Page excerpt |
===

# Miss Morris



## Shipbuilder (Jun 30, 2005)

Scratchbuilt Welsh topsail schooner - 16 feet to 1 inch -


----------



## Dickyboy (May 18, 2009)

Shipbuilder said:


> Scratchbuilt Welsh topsail schooner - 16 feet to 1 inch -


Superb model (Thumb)


----------



## Shipbuilder (Jun 30, 2005)

In sea -


----------



## Farmer John (Feb 22, 2012)

I really admire all your work you post up, I cannot work neat but your models always look so crisp.

I would covered with ink from your Scale pen by now.


----------



## Shipbuilder (Jun 30, 2005)

The display case has now been completed, and the protective coating peeled off. The model is not yet fitted properly into the sea, but when it is, it will be a bit lower in the water. The background is a piece of curved white card, as I have never been very keen on the ever-popular crumpled sheet, or other distracting backgrounds. The Parker pen, of course, is there as an international size comparison. It is interesting to note that a number of professional photographers have said that the pen is distracting, and should not be included. But the pen has now become my trademark, and will remain a prominent feature of all my builds! ?.


----------



## doncontrols (Feb 17, 2007)

Great model!


----------

===

Listed entries |
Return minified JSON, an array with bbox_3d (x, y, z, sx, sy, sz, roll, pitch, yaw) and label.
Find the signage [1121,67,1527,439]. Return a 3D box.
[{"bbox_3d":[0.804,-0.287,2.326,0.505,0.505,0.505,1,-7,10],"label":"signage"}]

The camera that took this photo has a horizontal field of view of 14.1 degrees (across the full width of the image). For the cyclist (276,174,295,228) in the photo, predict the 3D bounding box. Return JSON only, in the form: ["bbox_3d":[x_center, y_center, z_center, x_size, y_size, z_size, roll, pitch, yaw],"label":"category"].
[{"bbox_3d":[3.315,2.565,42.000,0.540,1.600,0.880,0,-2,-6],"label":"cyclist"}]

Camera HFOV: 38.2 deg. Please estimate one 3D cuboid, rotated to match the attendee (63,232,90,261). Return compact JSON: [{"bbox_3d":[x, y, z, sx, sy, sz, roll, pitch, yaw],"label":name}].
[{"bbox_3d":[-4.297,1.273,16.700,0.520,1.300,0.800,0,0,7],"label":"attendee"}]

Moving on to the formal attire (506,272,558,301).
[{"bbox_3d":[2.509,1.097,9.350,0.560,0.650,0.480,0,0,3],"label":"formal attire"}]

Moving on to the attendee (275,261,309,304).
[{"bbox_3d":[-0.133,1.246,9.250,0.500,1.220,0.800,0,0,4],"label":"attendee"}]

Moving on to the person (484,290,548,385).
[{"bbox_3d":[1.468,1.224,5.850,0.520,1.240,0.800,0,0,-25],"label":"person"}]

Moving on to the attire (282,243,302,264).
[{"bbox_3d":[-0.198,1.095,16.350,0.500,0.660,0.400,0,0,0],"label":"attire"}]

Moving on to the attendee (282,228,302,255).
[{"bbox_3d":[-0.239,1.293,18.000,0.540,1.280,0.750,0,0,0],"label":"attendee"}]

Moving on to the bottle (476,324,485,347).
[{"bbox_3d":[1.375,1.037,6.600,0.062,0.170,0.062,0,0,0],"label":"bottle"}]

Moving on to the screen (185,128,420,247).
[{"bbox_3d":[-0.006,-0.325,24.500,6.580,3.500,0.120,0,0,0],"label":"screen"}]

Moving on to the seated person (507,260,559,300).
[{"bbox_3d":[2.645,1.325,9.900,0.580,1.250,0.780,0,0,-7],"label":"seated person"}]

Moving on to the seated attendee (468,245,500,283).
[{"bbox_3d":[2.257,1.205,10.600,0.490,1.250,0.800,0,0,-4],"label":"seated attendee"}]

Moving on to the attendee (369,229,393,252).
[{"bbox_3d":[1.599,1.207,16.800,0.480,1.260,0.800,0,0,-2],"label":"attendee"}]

===

Task |
Set down, word for word, the passage of the Miss Morris thread between "## Farmer John" and "my builds! ?.", inclusive.

Output below |
## Farmer John (Feb 22, 2012)

I really admire all your work you post up, I cannot work neat but your models always look so crisp.

I would covered with ink from your Scale pen by now.


----------



## Shipbuilder (Jun 30, 2005)

The display case has now been completed, and the protective coating peeled off. The model is not yet fitted properly into the sea, but when it is, it will be a bit lower in the water. The background is a piece of curved white card, as I have never been very keen on the ever-popular crumpled sheet, or other distracting backgrounds. The Parker pen, of course, is there as an international size comparison. It is interesting to note that a number of professional photographers have said that the pen is distracting, and should not be included. But the pen has now become my trademark, and will remain a prominent feature of all my builds! ?.